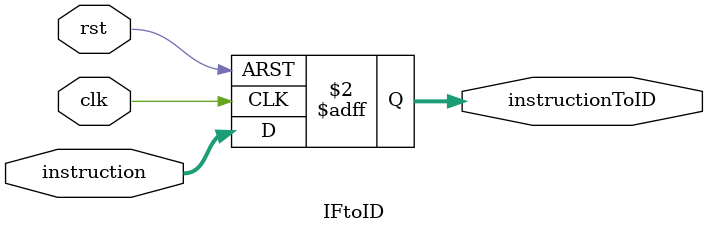
<source format=v>
`timescale 1ns / 1ps


module IFtoID(
input clk,
input rst,
input [31:0] instruction,
output reg [31:0] instructionToID
);
    
always @ (posedge rst or posedge clk) begin
    if(rst) begin
        instructionToID<=0;
    end
    else begin
        instructionToID<=instruction;
    end
end



endmodule

</source>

+ + + + +

● Exercise: Copy out every line of the data in which the word "input" is found.

● Exercise output:
input clk,
input rst,
input [31:0] instruction,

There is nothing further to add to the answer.